[Directive A] From the entries, copy out the lines from the one containing "### Future Enhancements" through the one containing "## 🚀 Roadmap & Future Versions", both included.

[Text shown]

────────────────

Originally posted by new drkitten


Similarly, case 3 -- there's lots of work done, including Nobel-prize work, about the various long-standing cognitive biases that cause people to simultaneously believe contradictory things. Type "Linda is a feminist bank teller" into your web browser if you don't believe me. Humans simply aren't perfectly consistent reasoners, and so there's no reason to believe their models should be either.



None of this matters. There is no logical reason why we are inconsistent; only psychological reasons . .or reasons of intellectual deficiency etc.

Although I know nothing about mathematics, or Goedel's theorem, from what little knowledge I do know, I'm pretty sure you're simply not getting the arguments employed to show that we are not simply algorithmic machines.

I agree though I can't really argue for it. I might look into this Goedel stuff some more

(PS how do you put those 2 dots above the "o"?)

Originally posted by new drkitten
Originally posted by hammegk
Interesting contention. Why is the TM itself unable to correctly incorporate a random-generator algorithm, or a multitude of them?


Dr
For approximately the same reason you can't have three wheels on a unicycle. If you build a unicycle, and put two more wheels on it, it's no longer a unicycle.

The notion of a "random-generator algorithm" is inherently contradictory and does not exist. What laymen call "random number generators" are more properly called "pseudo-random number generators," as the number they generate aren't really random, but look random enough for most purposes if you don't examine them really closely. For people for whom the quality of random numbers really matters (e.g. cryptographers), there's a tremendous amount of research effort establishing and improving the statistical quality of algorithmically generated sequences, exactly because Turing machines, and by extension algorithms in general, cannot generate them.


Not all "random" number generators are pseudo-random number generators. Indeed, pseudo-random number generators are not random at all, on the converse, they are determined!




No. I am averring that the argument that Godel's theorem prohibits axiomitization of human-like intelligence is clearly false. If you do not assume that human-like intelligence is non-axiomatizable, there is no reason to invoke quantum mechanics to explain why.

(I also note in passing that digital similation is insufficient, due to the butterfly effect.) [/B]

Why does everyone keep talking about intelligence rather than consciousness?? Of course computers can be "intelligent", but that's not interesting. I want to know if they could be conscious!

Originally posted by new drkitten
Originally posted by Interesting Ian
Let's try to be sensible about this. I mean that people are not maintaining that a brain is effectively a computer.


Dr
Assuming that by "computer" you mean algorithmic computational device, then, um, you're flat-out wrong. Lots of people maintain this -- Dennett, McCarthy, the Churchlands, Minsky, Hofstadter, Fodor, Berwick, Pinker, Marcus, Plunkett, &c.

The question is not whether the position is popular, but whether
it is true.


I meant people on this thread like yourself. But apparently I was getting the wrong impression in your case. And yup, I wasn't talking about quantum computers ;)

────────────────

[Directive B] According to the forum thread, what group of people is given as an example of those for whom the quality of random numbers really matters?

Dataset excerpts
────────────────

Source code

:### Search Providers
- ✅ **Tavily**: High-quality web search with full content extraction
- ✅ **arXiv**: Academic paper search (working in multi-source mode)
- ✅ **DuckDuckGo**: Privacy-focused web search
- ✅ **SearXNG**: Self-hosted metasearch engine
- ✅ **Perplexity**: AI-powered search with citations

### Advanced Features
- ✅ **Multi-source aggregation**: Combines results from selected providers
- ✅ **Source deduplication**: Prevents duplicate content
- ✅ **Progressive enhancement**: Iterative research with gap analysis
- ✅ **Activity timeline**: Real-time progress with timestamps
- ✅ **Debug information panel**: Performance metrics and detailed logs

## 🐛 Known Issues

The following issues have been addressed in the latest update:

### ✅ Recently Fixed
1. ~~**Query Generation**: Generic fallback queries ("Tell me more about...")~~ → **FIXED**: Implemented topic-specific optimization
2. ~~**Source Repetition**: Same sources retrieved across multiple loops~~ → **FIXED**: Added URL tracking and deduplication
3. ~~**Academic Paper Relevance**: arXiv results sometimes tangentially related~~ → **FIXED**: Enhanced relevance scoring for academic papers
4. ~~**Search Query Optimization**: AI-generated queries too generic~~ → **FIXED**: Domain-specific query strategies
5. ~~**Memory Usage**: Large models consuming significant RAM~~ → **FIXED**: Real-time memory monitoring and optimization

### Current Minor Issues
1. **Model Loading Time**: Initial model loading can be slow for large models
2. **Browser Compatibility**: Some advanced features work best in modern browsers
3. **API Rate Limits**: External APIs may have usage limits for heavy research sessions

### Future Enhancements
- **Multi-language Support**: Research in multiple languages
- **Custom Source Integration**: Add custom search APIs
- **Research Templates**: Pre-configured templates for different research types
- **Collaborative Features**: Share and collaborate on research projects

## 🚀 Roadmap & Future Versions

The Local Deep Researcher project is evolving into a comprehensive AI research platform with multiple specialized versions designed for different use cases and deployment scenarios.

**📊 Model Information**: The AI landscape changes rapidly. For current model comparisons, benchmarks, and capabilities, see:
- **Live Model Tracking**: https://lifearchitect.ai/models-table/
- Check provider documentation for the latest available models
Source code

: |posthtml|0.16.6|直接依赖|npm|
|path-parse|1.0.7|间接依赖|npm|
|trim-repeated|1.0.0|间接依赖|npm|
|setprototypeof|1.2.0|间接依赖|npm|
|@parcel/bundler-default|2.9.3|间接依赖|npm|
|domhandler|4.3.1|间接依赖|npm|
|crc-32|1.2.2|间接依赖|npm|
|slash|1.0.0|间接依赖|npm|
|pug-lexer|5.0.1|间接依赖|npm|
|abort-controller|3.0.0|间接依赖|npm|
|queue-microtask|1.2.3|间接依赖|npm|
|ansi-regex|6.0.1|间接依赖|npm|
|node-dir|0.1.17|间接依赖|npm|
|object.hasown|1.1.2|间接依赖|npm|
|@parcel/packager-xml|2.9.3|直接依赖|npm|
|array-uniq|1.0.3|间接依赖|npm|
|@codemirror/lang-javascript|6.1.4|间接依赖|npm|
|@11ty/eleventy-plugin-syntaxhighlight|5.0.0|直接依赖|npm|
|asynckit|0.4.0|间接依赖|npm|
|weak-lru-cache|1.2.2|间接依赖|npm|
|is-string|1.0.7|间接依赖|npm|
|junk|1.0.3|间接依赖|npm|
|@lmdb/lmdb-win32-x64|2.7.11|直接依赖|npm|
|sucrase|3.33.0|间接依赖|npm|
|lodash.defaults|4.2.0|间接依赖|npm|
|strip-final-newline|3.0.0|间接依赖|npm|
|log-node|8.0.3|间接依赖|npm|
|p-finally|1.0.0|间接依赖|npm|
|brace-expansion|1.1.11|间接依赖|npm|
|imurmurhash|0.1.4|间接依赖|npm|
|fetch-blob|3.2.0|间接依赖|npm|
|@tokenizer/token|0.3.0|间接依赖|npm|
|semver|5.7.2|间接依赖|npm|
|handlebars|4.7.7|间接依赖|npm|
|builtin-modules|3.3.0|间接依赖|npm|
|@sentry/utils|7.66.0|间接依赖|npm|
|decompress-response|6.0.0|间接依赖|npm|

────────────────

[Answer area A]
### Future Enhancements
- **Multi-language Support**: Research in multiple languages
- **Custom Source Integration**: Add custom search APIs
- **Research Templates**: Pre-configured templates for different research types
- **Collaborative Features**: Share and collaborate on research projects

## 🚀 Roadmap & Future Versions

[Answer area B] Cryptographers.